Schmidt went back to New York with his wife in 1978. Thanks to his photographs of Poland, he became a member of the photo agency “Black Star.”

From 1978 to 1980 he was employed by the University of Ryad in Saoudi Arabia to make several documentaries.

In 1980 he moved to Paris to work with the photo agency “Rapho” joining the great trio of humanist photographers: Edouard Boubat, Robert Doisneau and Willy Ronis. The Parisian period (1980-1997) was very fruitful for Schmidt: he had many prestigious exhibitions and publications, and perfected his artistry.

In 1982 Thanks to his contacts with French mathematicians began his project “Hommes de science: 28 portraits” culminating in the publication of a book and an itinerary exhibition of portraits shown in three countries.

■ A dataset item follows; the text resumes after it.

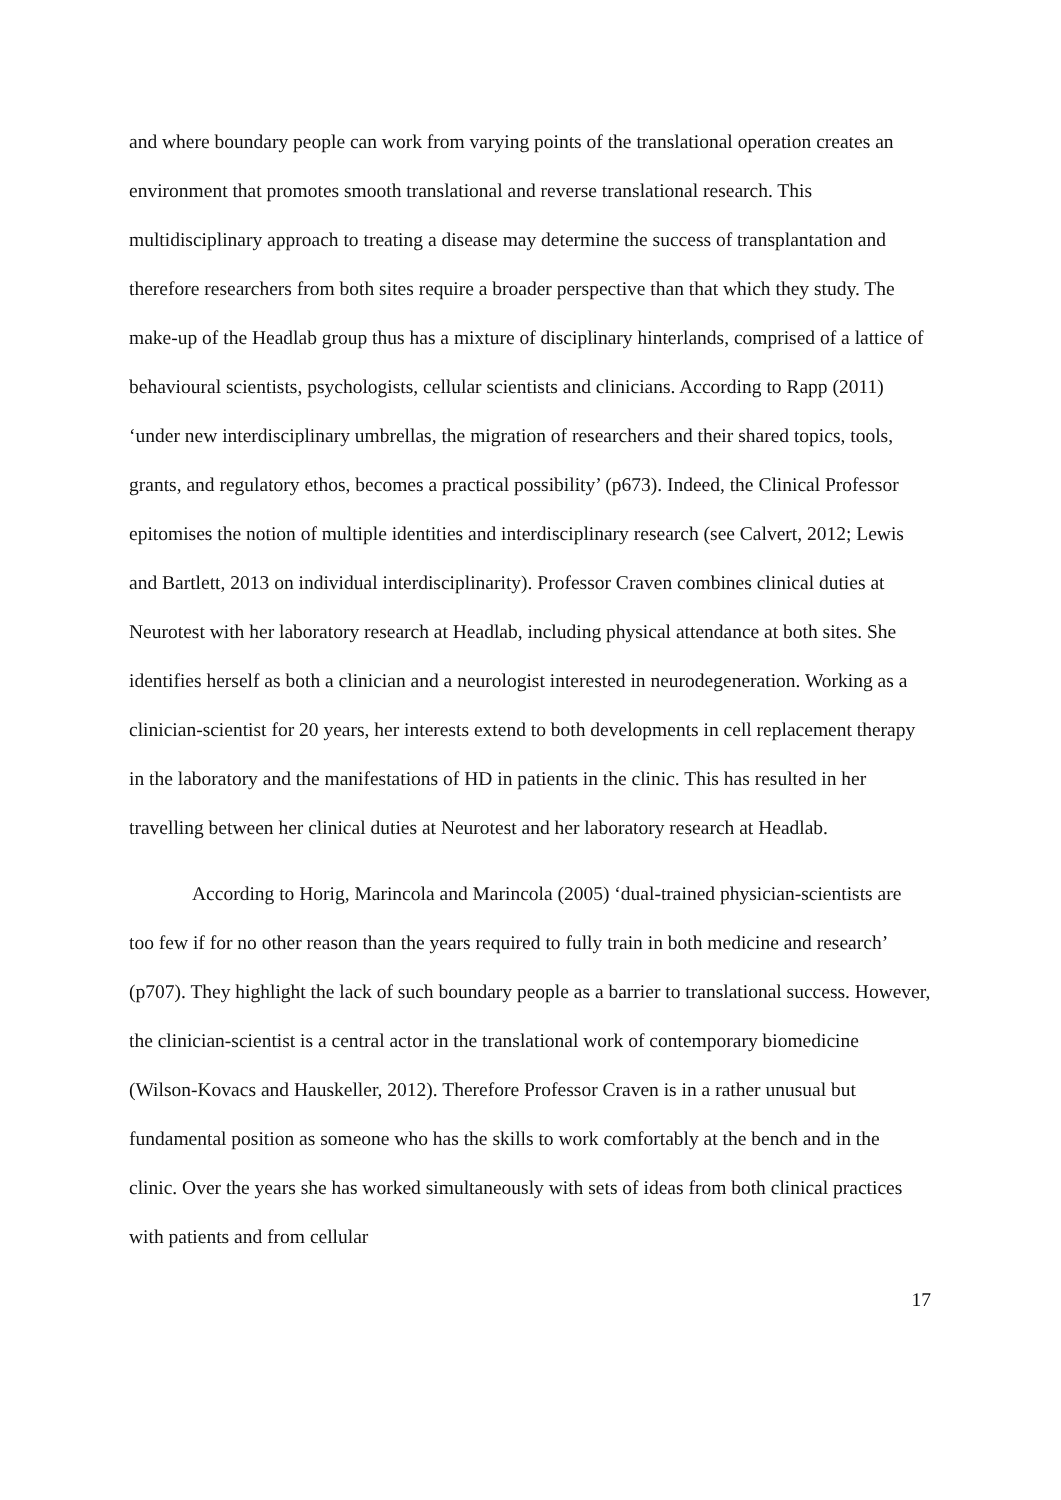and where boundary people can work from varying points of the translational operation creates an environment that promotes smooth translational and reverse translational research. This multidisciplinary approach to treating a disease may determine the success of transplantation and therefore researchers from both sites require a broader perspective than that which they study. The make-up of the Headlab group thus has a mixture of disciplinary hinterlands, comprised of a lattice of behavioural scientists, psychologists, cellular scientists and clinicians. According to Rapp (2011) ‘under new interdisciplinary umbrellas, the migration of researchers and their shared topics, tools, grants, and regulatory ethos, becomes a practical possibility’ (p673). Indeed, the Clinical Professor epitomises the notion of multiple identities and interdisciplinary research (see Calvert, 2012; Lewis and Bartlett, 2013 on individual interdisciplinarity). Professor Craven combines clinical duties at Neurotest with her laboratory research at Headlab, including physical attendance at both sites. She identifies herself as both a clinician and a neurologist interested in neurodegeneration. Working as a clinician-scientist for 20 years, her interests extend to both developments in cell replacement therapy in the laboratory and the manifestations of HD in patients in the clinic. This has resulted in her travelling between her clinical duties at Neurotest and her laboratory research at Headlab.
According to Horig, Marincola and Marincola (2005) ‘dual-trained physician-scientists are too few if for no other reason than the years required to fully train in both medicine and research’ (p707). They highlight the lack of such boundary people as a barrier to translational success. However, the clinician-scientist is a central actor in the translational work of contemporary biomedicine (Wilson-Kovacs and Hauskeller, 2012). Therefore Professor Craven is in a rather unusual but fundamental position as someone who has the skills to work comfortably at the bench and in the clinic. Over the years she has worked simultaneously with sets of ideas from both clinical practices with patients and from cellular
17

In 1983 his son Arthur was born.

From 1983 to 1989 Schmidt photographed in France, Poland, Spain and Belgium.

In 1986 Schmidt began to study music (his childhood dream) and learning to play the traverse flute.

He also studied a Phenomenology of Music with Celibidache in Cluny and Paris from 1988 to 1990. Celibidache confirmed to him that music without the spiritual dimension is only a series of sound effects. Inspired by Celibidache, Schmidt created his own Phenomenology of the Image, which he started to teach.

In 1994 the Parisian Editions Cercle d’art published an album titled “Marian Schmidt” with 81 of his photographs and an introduction by Edouard Boubat.

In 1997, Schmidtand his wife decided to leave France and settle in Warsaw, Poland with their son, Arthur.Schmidt taught photography at the Academy of Fine Arts in Poznań and in ZPAF (the Union of Polish Photographers) in Warsaw.

In 2000, he founded and began to direct the Warsaw School of Photography and Graphic Design where he taught expressive photography, phenomenology of the image and transcendence in art.

During the same year his third book “Unusual Conversations with Father Jan Twardowski”(an outstanding Polish poet),was published in Warsaw.

Schmidt also taught photography at the National Film School in Łódź, where in 2002 he obtained the degree of Habilitated Doctor in the field of Cinema and the specialty of Fine Art Photography.

Around 2009 he started writing a book on photography, which includes his phenomenology of the image.

In 2017, Schmidt co-published his fourth book in collaboration with the History Meeting House: “Inside Poland – Marian Schmidt Photographs”. The book was published alongside a photography exhibition of over a hundred of Schmidt’s photographs of Poland, which he began taking in 1974. This was Marian Schmidt’s last exhibition.

Marian Schmidt died in Krakow, on the 7th of March 2018 due to complications from heart surgery.